**Task details**: Could you repeat, word for word, only the lines from the one containing "공식 석상이나 화보에서 박규영이 선보인 레더 재킷" through the final line of the records below?
** Exercise data follows **
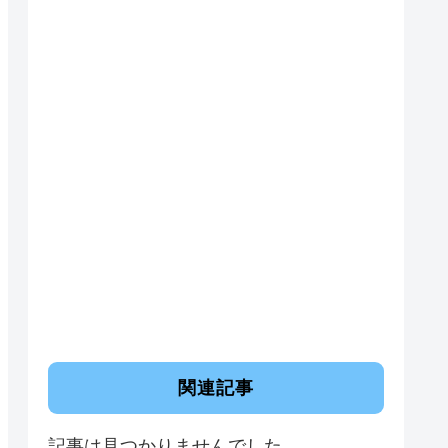
関連記事
記事は見つかりませんでした。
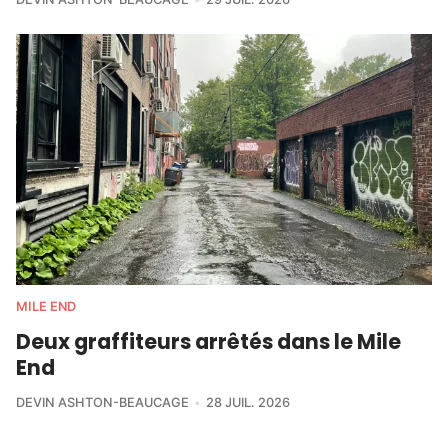
MILE END
Deux graffiteurs arrêtés dans le Mile
End
DEVIN ASHTON-BEAUCAGE
28 JUIL. 2026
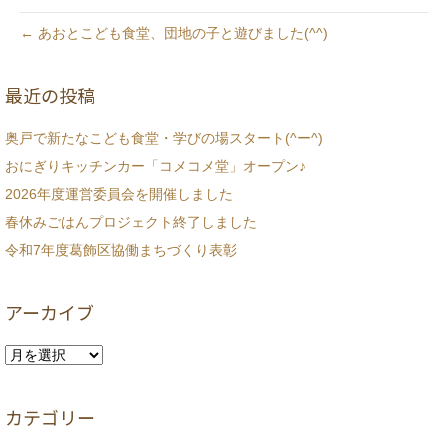
← あおとこども食堂、団地の子と遊びました(^^)
最近の投稿
奥戸で新たなこども食堂・学びの場スタート(^ー^)
おにぎりキッチンカー「コメコメ堂」オープン♪
2026年度運営委員会を開催しました
春休みごはんプロジェクト終了しました
令和7年度葛飾区協働まちづくり表彰
アーカイブ
ア
ー
カ
カテゴリー
イ
ブ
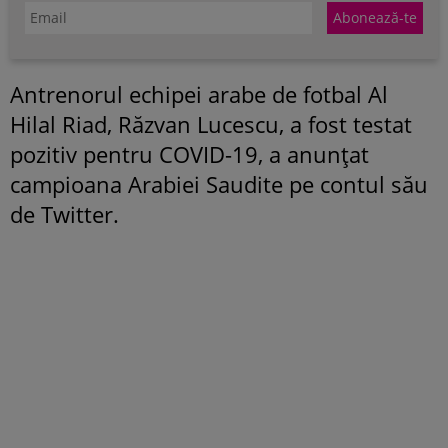
Antrenorul echipei arabe de fotbal Al
Hilal Riad, Răzvan Lucescu, a fost testat
pozitiv pentru COVID-19, a anunţat
campioana Arabiei Saudite pe contul său
de Twitter.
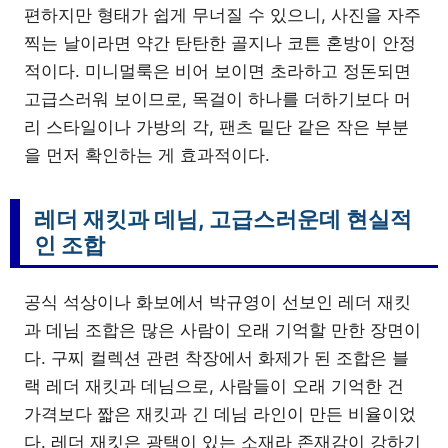
편하지만 형태가 쉽게 무너질 수 있으니, 사진을 자주
찍는 날이라면 약간 탄탄한 골지나 코튼 혼방이 안정
적이다. 미니멀룩은 비어 보이면 초라하고 정돈되면
고급스러워 보이므로, 목걸이 하나를 더하기보다 머
리 스타일이나 가방의 각, 팬츠 밑단 같은 작은 부분
을 먼저 확인하는 게 효과적이다.
레더 재킷과 데님, 고급스러운데 현실적
인 조합
공식 석상이나 화보에서 박규영이 선보인 레더 재킷
과 데님 조합은 많은 사람이 오래 기억할 만한 장면이
다. 구찌 컬렉션 관련 착장에서 화제가 된 조합은 블
랙 레더 재킷과 데님으로, 사람들이 오래 기억한 건
가격보다 짧은 재킷과 긴 데님 라인이 만든 비율이었
다. 레더 재킷은 광택이 있는 소재라 존재감이 강하기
** End of Exercise data **
**Answer space**:
공식 석상이나 화보에서 박규영이 선보인 레더 재킷
과 데님 조합은 많은 사람이 오래 기억할 만한 장면이
다. 구찌 컬렉션 관련 착장에서 화제가 된 조합은 블
랙 레더 재킷과 데님으로, 사람들이 오래 기억한 건
가격보다 짧은 재킷과 긴 데님 라인이 만든 비율이었
다. 레더 재킷은 광택이 있는 소재라 존재감이 강하기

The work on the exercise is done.